-------- TEXTAUSZUG --------
Fahrbericht Polestar 3: Die Luxus-SUV-Alternative
22. September 2024 Von Frank Wald
Bei künftigen Kundengesprächen der Polestar-Verkäufer jedoch möchte man gerne mal Mäuschen spielen. Wäre es doch interessant zu hören, wie dieser dem potenziellen Käufer die Rangordnung der neuen Elektromodelle erklären wird. Denn entgegen aller branchenüblichen Zahlenwert-Hierarchien ist der Dreier als Fullsize-SUV das größere und höher positionierte Spitzenmodell, während das etwas kleinere SUV-Coupé 4 wiederum als zurzeit stärkster Polestar im Programm firmiert. Am Ende wird vermutlich die Frage nach Einsatzzweck und Design entscheiden.
Und hier geizt der Polestar 3 nicht mit seinen Vorzügen. Mit 4,90 Metern Länge mischt das Fullsize-SUV eindeutig in der Oberklasse mit und stellt sich in die Reihe von Schwergewichten wie dem BMW iX, Mercedes EQE SUV und Audi Q8 e-tron. Und wirkt trotz beeindruckender Maße im Gegensatz zu den heimischen Platzhirschen doch erstaunlich filigran und sportlich. Was nicht zuletzt an der leicht coupé-ähnlich gebogenen Dachlinie und dem reduzierten Design liegt, an dem die schwedische Herkunft gut zu erkennen ist. Eindeutig Volvo-Erbe ist die „Thors Hammer“-Lichtsignatur der Scheinwerfer.
Auch der Innenraum erscheint in typisch skandinavisch-puristischer Eleganz wie eine schicke Loft-Wohnung in Göteborgs Hipster-Viertel Linné: minimalistisch, funktional und dabei doch sehr gemütlich. Hier trifft Minimalismus auf Öko-Bewusstsein. Dabei betonen die Schweden Nachhaltigkeit und sind stolz drauf. So sehr, dass sie den CO₂-Fußabdruck der Materialien sogar groß auf die Sitze drucken. Da steht dann „MicroTech“, eine vegane Lederalternative, direkt auf dem Sitz. Stellt sich die Frage, ob dieser Umwelt-Stempel wirklich notwendig oder eher ein übertriebenes Marketing-Statement ist?
Zumal das haptische Erlebnis nicht durchgängig premium-like ausfällt, wie der Fühl- und Klopftest belegt. Etwas mehr Dämmstoff unter dem hübschen Dekor hätte vielleicht einige Stellen von Instrumententräger und Türinnenverkleidung nicht ganz so hohl klingen lassen. Wenig zu meckern gibt es dagegen an den Platzverhältnissen. Auf den mehrfach verstellbaren Frontsitzen findet jeder seine adäquate Position. Auch auf den Fondsitzen räkelt es sich bequem, bei korrekten Sitzhaltung fehlt es Langbeinigen möglicherweise an Beinauflage, aber dafür haben sie trotz abfallender Dachlinie reichlich Platz. Was für den Kofferraum nicht unbedingt gilt, 484 bis 1411 Liter sind für ein so wuchtiges Schiff nicht gerade viel. Immerhin gibt es einen kleinen „Frunk“ unter der Haube, in den das Ladekabel und Kleinkram passt.
--------
▸ **AUFGABEN**
• a. Erkläre in ein bis drei Sätzen, warum der Polestar 3 laut dem Fahrbericht trotz seiner beeindruckenden Maße filigran und sportlich wirkt.
• b. Gib Zeilen aus den Datensätzen wortgetreu aus: Beginne mit der ersten Zeile der Datensätze und höre nach der Zeile auf, die „building: (124, 321)“ enthält.
-------- DATENBESTAND --------
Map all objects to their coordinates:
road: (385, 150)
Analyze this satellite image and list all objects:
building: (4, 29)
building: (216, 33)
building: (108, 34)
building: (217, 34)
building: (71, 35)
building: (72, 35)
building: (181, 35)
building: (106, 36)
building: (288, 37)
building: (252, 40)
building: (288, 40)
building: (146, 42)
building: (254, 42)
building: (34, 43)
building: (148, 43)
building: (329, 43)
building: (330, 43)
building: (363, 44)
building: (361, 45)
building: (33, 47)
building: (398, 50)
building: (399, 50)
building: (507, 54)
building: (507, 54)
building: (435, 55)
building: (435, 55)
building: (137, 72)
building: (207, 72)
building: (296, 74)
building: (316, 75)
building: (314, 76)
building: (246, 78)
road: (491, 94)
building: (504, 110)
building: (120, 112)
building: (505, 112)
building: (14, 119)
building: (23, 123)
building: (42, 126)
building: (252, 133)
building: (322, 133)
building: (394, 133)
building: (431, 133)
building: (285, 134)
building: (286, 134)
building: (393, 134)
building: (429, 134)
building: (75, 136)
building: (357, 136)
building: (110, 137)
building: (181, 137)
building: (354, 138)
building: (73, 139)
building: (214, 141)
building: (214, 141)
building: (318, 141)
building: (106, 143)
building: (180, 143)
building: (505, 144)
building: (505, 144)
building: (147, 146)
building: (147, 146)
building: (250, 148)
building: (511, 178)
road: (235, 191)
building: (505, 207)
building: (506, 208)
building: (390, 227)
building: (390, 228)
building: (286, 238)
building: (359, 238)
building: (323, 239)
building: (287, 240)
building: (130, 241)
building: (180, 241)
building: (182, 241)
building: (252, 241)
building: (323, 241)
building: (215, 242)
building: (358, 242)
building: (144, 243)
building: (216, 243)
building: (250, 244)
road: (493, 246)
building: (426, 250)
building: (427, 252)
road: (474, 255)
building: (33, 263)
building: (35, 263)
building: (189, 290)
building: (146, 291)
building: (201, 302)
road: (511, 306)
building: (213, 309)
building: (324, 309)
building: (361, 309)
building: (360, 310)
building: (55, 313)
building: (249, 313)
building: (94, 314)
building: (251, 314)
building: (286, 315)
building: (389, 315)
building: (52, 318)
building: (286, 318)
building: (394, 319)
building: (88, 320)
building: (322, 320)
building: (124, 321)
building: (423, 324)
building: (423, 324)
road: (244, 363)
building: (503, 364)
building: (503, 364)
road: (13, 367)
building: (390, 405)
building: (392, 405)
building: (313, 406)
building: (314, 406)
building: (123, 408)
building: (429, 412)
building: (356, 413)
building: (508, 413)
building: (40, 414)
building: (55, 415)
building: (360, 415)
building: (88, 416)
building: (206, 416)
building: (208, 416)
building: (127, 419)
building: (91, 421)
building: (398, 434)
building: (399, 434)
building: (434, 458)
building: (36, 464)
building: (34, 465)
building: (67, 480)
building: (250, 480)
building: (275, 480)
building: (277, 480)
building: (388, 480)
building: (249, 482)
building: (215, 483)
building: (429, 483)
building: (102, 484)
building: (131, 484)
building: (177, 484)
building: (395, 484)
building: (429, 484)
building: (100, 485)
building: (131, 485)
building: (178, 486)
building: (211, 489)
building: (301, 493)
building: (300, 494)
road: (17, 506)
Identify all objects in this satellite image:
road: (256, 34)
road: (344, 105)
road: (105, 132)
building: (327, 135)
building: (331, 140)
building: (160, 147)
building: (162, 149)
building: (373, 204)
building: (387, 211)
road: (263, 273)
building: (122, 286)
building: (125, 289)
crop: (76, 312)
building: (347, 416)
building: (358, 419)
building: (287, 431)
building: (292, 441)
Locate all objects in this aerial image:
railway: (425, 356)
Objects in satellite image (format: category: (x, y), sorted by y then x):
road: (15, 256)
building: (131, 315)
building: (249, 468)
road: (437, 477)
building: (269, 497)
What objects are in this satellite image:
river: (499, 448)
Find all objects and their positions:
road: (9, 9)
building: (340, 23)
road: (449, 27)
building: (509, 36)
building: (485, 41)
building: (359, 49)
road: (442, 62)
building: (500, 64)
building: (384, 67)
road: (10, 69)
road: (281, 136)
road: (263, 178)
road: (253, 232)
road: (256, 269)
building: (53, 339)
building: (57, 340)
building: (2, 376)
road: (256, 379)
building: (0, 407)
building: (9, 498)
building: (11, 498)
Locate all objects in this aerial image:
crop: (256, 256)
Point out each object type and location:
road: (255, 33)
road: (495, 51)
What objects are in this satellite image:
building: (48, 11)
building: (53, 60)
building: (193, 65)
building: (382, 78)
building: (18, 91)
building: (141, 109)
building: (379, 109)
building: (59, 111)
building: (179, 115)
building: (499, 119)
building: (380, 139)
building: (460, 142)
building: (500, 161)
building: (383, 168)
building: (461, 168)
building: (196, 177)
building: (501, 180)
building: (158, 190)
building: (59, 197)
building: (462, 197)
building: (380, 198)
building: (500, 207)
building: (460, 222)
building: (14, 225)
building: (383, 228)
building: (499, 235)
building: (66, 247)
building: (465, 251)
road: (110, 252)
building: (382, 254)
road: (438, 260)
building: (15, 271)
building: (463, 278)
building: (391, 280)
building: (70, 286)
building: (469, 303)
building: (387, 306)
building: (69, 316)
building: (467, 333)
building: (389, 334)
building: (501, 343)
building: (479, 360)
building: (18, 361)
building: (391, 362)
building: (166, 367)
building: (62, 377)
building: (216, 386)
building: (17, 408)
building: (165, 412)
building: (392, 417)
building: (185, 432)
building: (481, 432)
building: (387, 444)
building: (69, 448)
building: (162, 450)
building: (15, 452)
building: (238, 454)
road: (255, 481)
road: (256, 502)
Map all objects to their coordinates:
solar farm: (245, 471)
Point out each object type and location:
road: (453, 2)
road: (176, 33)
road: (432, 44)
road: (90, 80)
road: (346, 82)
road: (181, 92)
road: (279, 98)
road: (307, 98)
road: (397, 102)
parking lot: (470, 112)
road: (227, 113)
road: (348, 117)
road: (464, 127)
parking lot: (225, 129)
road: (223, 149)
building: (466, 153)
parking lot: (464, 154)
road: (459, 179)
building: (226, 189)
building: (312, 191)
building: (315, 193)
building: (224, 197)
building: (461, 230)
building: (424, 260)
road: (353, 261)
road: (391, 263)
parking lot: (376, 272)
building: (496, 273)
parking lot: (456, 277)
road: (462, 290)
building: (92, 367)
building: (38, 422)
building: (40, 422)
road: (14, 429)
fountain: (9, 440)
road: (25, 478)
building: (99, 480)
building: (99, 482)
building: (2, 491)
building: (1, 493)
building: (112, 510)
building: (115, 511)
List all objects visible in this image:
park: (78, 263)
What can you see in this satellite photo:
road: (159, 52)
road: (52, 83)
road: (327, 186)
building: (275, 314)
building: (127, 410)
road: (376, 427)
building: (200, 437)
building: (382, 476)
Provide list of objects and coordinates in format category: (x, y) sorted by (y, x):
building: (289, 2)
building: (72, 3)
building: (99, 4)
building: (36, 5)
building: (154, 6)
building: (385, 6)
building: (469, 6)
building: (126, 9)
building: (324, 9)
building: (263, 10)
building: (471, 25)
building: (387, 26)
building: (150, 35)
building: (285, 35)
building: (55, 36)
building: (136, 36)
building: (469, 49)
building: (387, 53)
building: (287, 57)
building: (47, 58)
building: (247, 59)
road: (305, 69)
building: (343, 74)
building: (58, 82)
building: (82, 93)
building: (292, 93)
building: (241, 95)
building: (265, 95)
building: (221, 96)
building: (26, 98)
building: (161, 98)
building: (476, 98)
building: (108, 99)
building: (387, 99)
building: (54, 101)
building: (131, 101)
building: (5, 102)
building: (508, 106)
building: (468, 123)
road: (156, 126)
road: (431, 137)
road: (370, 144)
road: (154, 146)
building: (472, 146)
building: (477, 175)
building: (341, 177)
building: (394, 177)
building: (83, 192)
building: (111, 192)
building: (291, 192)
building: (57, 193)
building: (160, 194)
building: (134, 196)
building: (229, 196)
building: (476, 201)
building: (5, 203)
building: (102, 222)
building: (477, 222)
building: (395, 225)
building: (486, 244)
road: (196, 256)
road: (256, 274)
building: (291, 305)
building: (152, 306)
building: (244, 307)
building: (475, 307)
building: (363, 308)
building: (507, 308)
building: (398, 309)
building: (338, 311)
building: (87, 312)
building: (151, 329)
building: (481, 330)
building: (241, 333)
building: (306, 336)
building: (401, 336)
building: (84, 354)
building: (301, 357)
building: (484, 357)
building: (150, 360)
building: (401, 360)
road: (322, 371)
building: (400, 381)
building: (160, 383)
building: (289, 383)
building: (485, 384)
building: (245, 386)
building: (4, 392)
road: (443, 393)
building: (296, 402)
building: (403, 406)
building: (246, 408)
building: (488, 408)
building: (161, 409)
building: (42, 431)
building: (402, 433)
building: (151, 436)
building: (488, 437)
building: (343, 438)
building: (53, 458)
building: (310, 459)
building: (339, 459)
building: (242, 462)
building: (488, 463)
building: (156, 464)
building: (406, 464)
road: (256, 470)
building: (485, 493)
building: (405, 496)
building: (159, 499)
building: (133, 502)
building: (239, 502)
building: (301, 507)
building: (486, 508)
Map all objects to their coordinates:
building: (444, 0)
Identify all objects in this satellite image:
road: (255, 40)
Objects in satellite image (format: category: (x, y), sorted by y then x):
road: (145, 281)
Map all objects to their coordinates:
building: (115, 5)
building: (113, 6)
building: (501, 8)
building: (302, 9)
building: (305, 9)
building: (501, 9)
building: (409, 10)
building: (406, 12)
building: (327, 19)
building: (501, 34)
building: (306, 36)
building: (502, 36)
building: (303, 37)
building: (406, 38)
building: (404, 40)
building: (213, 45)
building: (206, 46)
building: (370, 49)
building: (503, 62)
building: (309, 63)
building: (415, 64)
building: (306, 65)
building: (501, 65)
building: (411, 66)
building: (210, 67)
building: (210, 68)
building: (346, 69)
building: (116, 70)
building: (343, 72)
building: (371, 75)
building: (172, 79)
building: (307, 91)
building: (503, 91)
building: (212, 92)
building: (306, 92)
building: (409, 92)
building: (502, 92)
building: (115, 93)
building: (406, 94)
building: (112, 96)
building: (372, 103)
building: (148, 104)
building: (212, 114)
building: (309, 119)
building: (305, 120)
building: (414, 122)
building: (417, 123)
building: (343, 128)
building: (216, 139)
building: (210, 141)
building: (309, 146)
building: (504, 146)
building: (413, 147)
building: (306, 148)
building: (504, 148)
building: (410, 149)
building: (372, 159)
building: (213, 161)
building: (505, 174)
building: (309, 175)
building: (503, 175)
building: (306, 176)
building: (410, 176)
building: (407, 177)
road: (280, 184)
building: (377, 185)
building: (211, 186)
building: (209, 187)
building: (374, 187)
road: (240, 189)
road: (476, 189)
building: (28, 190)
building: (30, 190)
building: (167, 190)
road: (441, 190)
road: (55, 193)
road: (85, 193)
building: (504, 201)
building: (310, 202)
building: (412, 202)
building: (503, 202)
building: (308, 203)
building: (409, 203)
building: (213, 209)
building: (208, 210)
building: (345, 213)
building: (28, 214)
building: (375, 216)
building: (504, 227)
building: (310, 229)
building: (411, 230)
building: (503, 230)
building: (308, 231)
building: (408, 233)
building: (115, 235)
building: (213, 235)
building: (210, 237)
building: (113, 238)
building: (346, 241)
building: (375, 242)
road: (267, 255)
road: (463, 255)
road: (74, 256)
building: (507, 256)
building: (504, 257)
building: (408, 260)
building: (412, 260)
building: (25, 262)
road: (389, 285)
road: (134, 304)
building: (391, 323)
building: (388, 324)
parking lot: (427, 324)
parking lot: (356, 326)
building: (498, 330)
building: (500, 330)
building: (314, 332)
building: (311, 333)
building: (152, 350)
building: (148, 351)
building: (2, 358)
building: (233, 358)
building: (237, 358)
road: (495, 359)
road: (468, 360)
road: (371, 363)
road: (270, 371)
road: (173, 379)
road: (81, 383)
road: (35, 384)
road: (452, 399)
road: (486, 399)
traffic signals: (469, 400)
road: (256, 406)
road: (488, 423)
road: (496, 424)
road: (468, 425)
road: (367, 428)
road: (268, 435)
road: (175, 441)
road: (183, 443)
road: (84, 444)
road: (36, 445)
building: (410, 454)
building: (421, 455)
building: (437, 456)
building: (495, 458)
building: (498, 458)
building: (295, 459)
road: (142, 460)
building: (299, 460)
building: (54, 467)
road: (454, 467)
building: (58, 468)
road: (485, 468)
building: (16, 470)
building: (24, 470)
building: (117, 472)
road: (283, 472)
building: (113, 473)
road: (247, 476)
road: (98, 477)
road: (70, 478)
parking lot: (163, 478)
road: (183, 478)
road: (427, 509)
--------
▸ **LÖSUNGEN**
• a. Das liegt vor allem an der leicht coupé-ähnlich gebogenen Dachlinie. Hinzu kommt das reduzierte Design, an dem die schwedische Herkunft gut zu erkennen ist.

• b.
Map all objects to their coordinates:
road: (385, 150)
Analyze this satellite image and list all objects:
building: (4, 29)
building: (216, 33)
building: (108, 34)
building: (217, 34)
building: (71, 35)
building: (72, 35)
building: (181, 35)
building: (106, 36)
building: (288, 37)
building: (252, 40)
building: (288, 40)
building: (146, 42)
building: (254, 42)
building: (34, 43)
building: (148, 43)
building: (329, 43)
building: (330, 43)
building: (363, 44)
building: (361, 45)
building: (33, 47)
building: (398, 50)
building: (399, 50)
building: (507, 54)
building: (507, 54)
building: (435, 55)
building: (435, 55)
building: (137, 72)
building: (207, 72)
building: (296, 74)
building: (316, 75)
building: (314, 76)
building: (246, 78)
road: (491, 94)
building: (504, 110)
building: (120, 112)
building: (505, 112)
building: (14, 119)
building: (23, 123)
building: (42, 126)
building: (252, 133)
building: (322, 133)
building: (394, 133)
building: (431, 133)
building: (285, 134)
building: (286, 134)
building: (393, 134)
building: (429, 134)
building: (75, 136)
building: (357, 136)
building: (110, 137)
building: (181, 137)
building: (354, 138)
building: (73, 139)
building: (214, 141)
building: (214, 141)
building: (318, 141)
building: (106, 143)
building: (180, 143)
building: (505, 144)
building: (505, 144)
building: (147, 146)
building: (147, 146)
building: (250, 148)
building: (511, 178)
road: (235, 191)
building: (505, 207)
building: (506, 208)
building: (390, 227)
building: (390, 228)
building: (286, 238)
building: (359, 238)
building: (323, 239)
building: (287, 240)
building: (130, 241)
building: (180, 241)
building: (182, 241)
building: (252, 241)
building: (323, 241)
building: (215, 242)
building: (358, 242)
building: (144, 243)
building: (216, 243)
building: (250, 244)
road: (493, 246)
building: (426, 250)
building: (427, 252)
road: (474, 255)
building: (33, 263)
building: (35, 263)
building: (189, 290)
building: (146, 291)
building: (201, 302)
road: (511, 306)
building: (213, 309)
building: (324, 309)
building: (361, 309)
building: (360, 310)
building: (55, 313)
building: (249, 313)
building: (94, 314)
building: (251, 314)
building: (286, 315)
building: (389, 315)
building: (52, 318)
building: (286, 318)
building: (394, 319)
building: (88, 320)
building: (322, 320)
building: (124, 321)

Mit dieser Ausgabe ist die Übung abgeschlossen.